Task goal
For this exercise, transcribe every line of the material exactly and skip the pictures.

-----

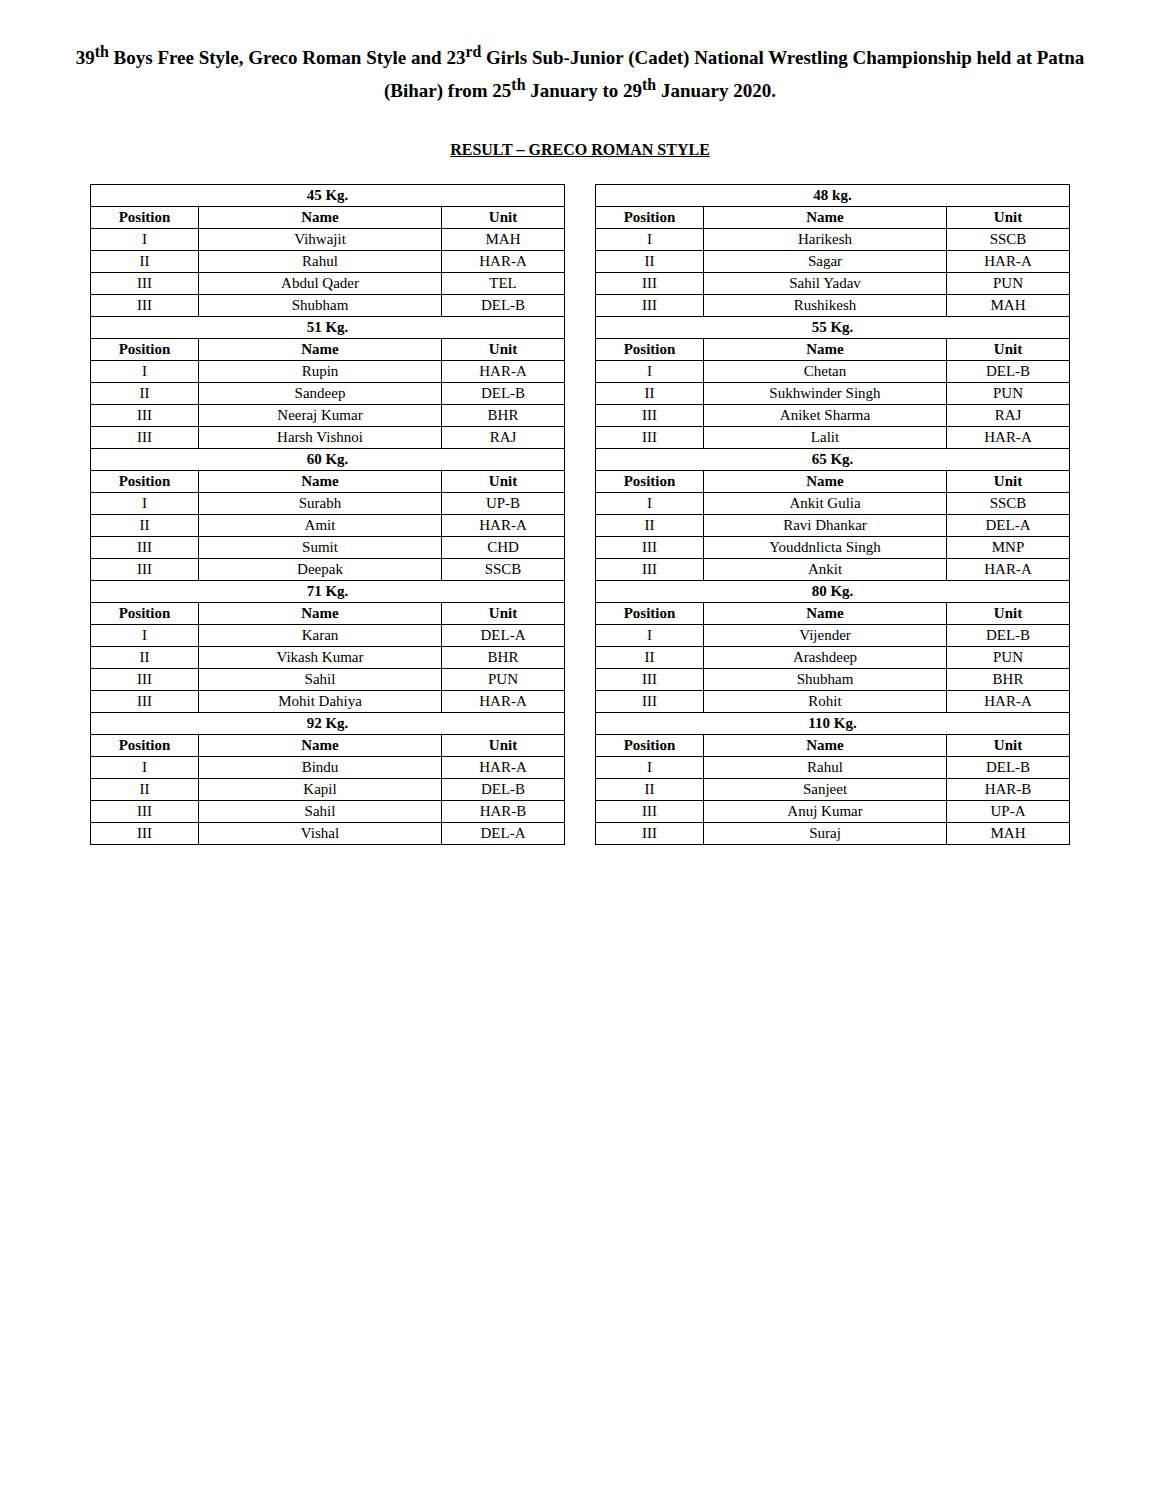39th Boys Free Style, Greco Roman Style and 23rd Girls Sub-Junior (Cadet) National Wrestling Championship held at Patna (Bihar) from 25th January to 29th January 2020.
RESULT – GRECO ROMAN STYLE
| 45 Kg. | | 48 kg. |
| Position | Name | Unit | | Position | Name | Unit |
| I | Vihwajit | MAH | | I | Harikesh | SSCB |
| II | Rahul | HAR-A | | II | Sagar | HAR-A |
| III | Abdul Qader | TEL | | III | Sahil Yadav | PUN |
| III | Shubham | DEL-B | | III | Rushikesh | MAH |
| 51 Kg. | | 55 Kg. |
| Position | Name | Unit | | Position | Name | Unit |
| I | Rupin | HAR-A | | I | Chetan | DEL-B |
| II | Sandeep | DEL-B | | II | Sukhwinder Singh | PUN |
| III | Neeraj Kumar | BHR | | III | Aniket Sharma | RAJ |
| III | Harsh Vishnoi | RAJ | | III | Lalit | HAR-A |
| 60 Kg. | | 65 Kg. |
| Position | Name | Unit | | Position | Name | Unit |
| I | Surabh | UP-B | | I | Ankit Gulia | SSCB |
| II | Amit | HAR-A | | II | Ravi Dhankar | DEL-A |
| III | Sumit | CHD | | III | Youddnlicta Singh | MNP |
| III | Deepak | SSCB | | III | Ankit | HAR-A |
| 71 Kg. | | 80 Kg. |
| Position | Name | Unit | | Position | Name | Unit |
| I | Karan | DEL-A | | I | Vijender | DEL-B |
| II | Vikash Kumar | BHR | | II | Arashdeep | PUN |
| III | Sahil | PUN | | III | Shubham | BHR |
| III | Mohit Dahiya | HAR-A | | III | Rohit | HAR-A |
| 92 Kg. | | 110 Kg. |
| Position | Name | Unit | | Position | Name | Unit |
| I | Bindu | HAR-A | | I | Rahul | DEL-B |
| II | Kapil | DEL-B | | II | Sanjeet | HAR-B |
| III | Sahil | HAR-B | | III | Anuj Kumar | UP-A |
| III | Vishal | DEL-A | | III | Suraj | MAH |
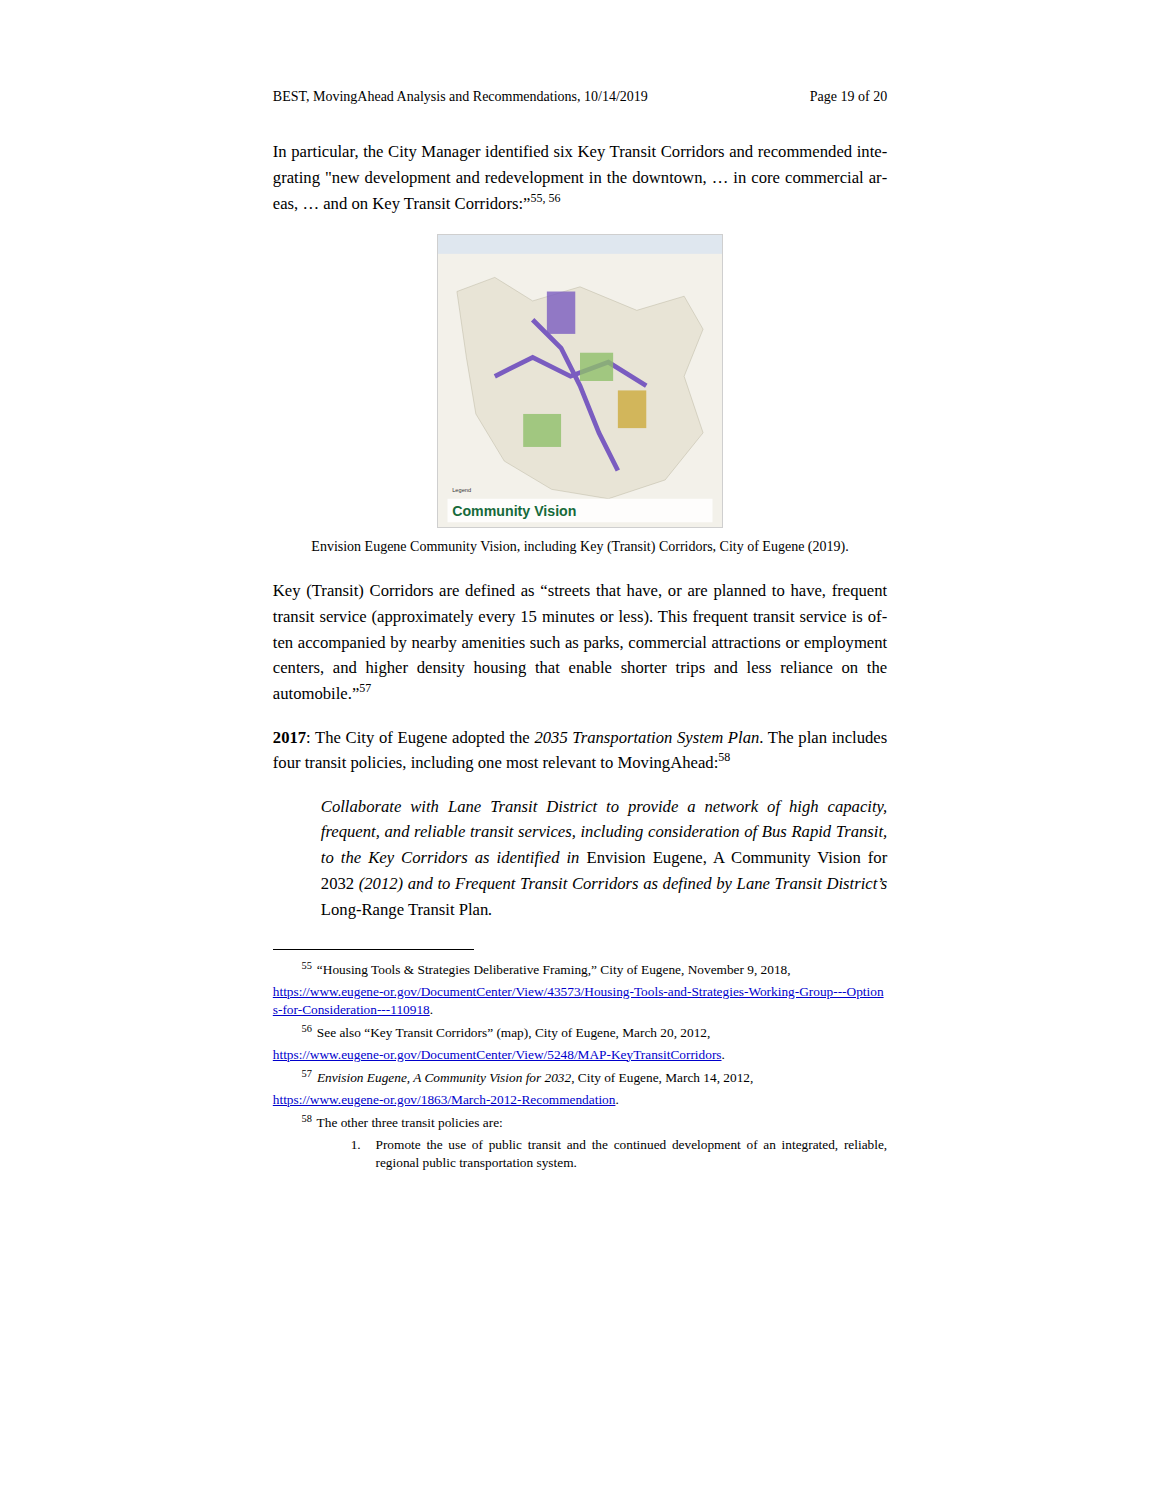BEST, MovingAhead Analysis and Recommendations, 10/14/2019
Page 19 of 20
In particular, the City Manager identified six Key Transit Corridors and recommended integrating "new development and redevelopment in the downtown, … in core commercial areas, … and on Key Transit Corridors:”55, 56
Envision Eugene Community Vision, including Key (Transit) Corridors, City of Eugene (2019).
Key (Transit) Corridors are defined as “streets that have, or are planned to have, frequent transit service (approximately every 15 minutes or less). This frequent transit service is often accompanied by nearby amenities such as parks, commercial attractions or employment centers, and higher density housing that enable shorter trips and less reliance on the automobile.”57
2017: The City of Eugene adopted the 2035 Transportation System Plan. The plan includes four transit policies, including one most relevant to MovingAhead:58
Collaborate with Lane Transit District to provide a network of high capacity, frequent, and reliable transit services, including consideration of Bus Rapid Transit, to the Key Corridors as identified in Envision Eugene, A Community Vision for 2032 (2012) and to Frequent Transit Corridors as defined by Lane Transit District’s Long-Range Transit Plan.
55 “Housing Tools & Strategies Deliberative Framing,” City of Eugene, November 9, 2018,
https://www.eugene-or.gov/DocumentCenter/View/43573/Housing-Tools-and-Strategies-Working-Group---Options-for-Consideration---110918.
56 See also “Key Transit Corridors” (map), City of Eugene, March 20, 2012,
https://www.eugene-or.gov/DocumentCenter/View/5248/MAP-KeyTransitCorridors.
57 Envision Eugene, A Community Vision for 2032, City of Eugene, March 14, 2012,
https://www.eugene-or.gov/1863/March-2012-Recommendation.
58 The other three transit policies are:
Promote the use of public transit and the continued development of an integrated, reliable, regional public transportation system.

-----

Solution
39th Boys Free Style, Greco Roman Style and 23rd Girls Sub-Junior (Cadet) National Wrestling Championship held at Patna (Bihar) from 25th January to 29th January 2020.
RESULT – GRECO ROMAN STYLE
| 45 Kg. | | 48 kg. |
| Position | Name | Unit | | Position | Name | Unit |
| I | Vihwajit | MAH | | I | Harikesh | SSCB |
| II | Rahul | HAR-A | | II | Sagar | HAR-A |
| III | Abdul Qader | TEL | | III | Sahil Yadav | PUN |
| III | Shubham | DEL-B | | III | Rushikesh | MAH |
| 51 Kg. | | 55 Kg. |
| Position | Name | Unit | | Position | Name | Unit |
| I | Rupin | HAR-A | | I | Chetan | DEL-B |
| II | Sandeep | DEL-B | | II | Sukhwinder Singh | PUN |
| III | Neeraj Kumar | BHR | | III | Aniket Sharma | RAJ |
| III | Harsh Vishnoi | RAJ | | III | Lalit | HAR-A |
| 60 Kg. | | 65 Kg. |
| Position | Name | Unit | | Position | Name | Unit |
| I | Surabh | UP-B | | I | Ankit Gulia | SSCB |
| II | Amit | HAR-A | | II | Ravi Dhankar | DEL-A |
| III | Sumit | CHD | | III | Youddnlicta Singh | MNP |
| III | Deepak | SSCB | | III | Ankit | HAR-A |
| 71 Kg. | | 80 Kg. |
| Position | Name | Unit | | Position | Name | Unit |
| I | Karan | DEL-A | | I | Vijender | DEL-B |
| II | Vikash Kumar | BHR | | II | Arashdeep | PUN |
| III | Sahil | PUN | | III | Shubham | BHR |
| III | Mohit Dahiya | HAR-A | | III | Rohit | HAR-A |
| 92 Kg. | | 110 Kg. |
| Position | Name | Unit | | Position | Name | Unit |
| I | Bindu | HAR-A | | I | Rahul | DEL-B |
| II | Kapil | DEL-B | | II | Sanjeet | HAR-B |
| III | Sahil | HAR-B | | III | Anuj Kumar | UP-A |
| III | Vishal | DEL-A | | III | Suraj | MAH |
BEST, MovingAhead Analysis and Recommendations, 10/14/2019
Page 19 of 20
In particular, the City Manager identified six Key Transit Corridors and recommended integrating "new development and redevelopment in the downtown, … in core commercial areas, … and on Key Transit Corridors:”55, 56
Envision Eugene Community Vision, including Key (Transit) Corridors, City of Eugene (2019).
Key (Transit) Corridors are defined as “streets that have, or are planned to have, frequent transit service (approximately every 15 minutes or less). This frequent transit service is often accompanied by nearby amenities such as parks, commercial attractions or employment centers, and higher density housing that enable shorter trips and less reliance on the automobile.”57
2017: The City of Eugene adopted the 2035 Transportation System Plan. The plan includes four transit policies, including one most relevant to MovingAhead:58
Collaborate with Lane Transit District to provide a network of high capacity, frequent, and reliable transit services, including consideration of Bus Rapid Transit, to the Key Corridors as identified in Envision Eugene, A Community Vision for 2032 (2012) and to Frequent Transit Corridors as defined by Lane Transit District’s Long-Range Transit Plan.
55 “Housing Tools & Strategies Deliberative Framing,” City of Eugene, November 9, 2018,
https://www.eugene-or.gov/DocumentCenter/View/43573/Housing-Tools-and-Strategies-Working-Group---Options-for-Consideration---110918.
56 See also “Key Transit Corridors” (map), City of Eugene, March 20, 2012,
https://www.eugene-or.gov/DocumentCenter/View/5248/MAP-KeyTransitCorridors.
57 Envision Eugene, A Community Vision for 2032, City of Eugene, March 14, 2012,
https://www.eugene-or.gov/1863/March-2012-Recommendation.
58 The other three transit policies are:
Promote the use of public transit and the continued development of an integrated, reliable, regional public transportation system.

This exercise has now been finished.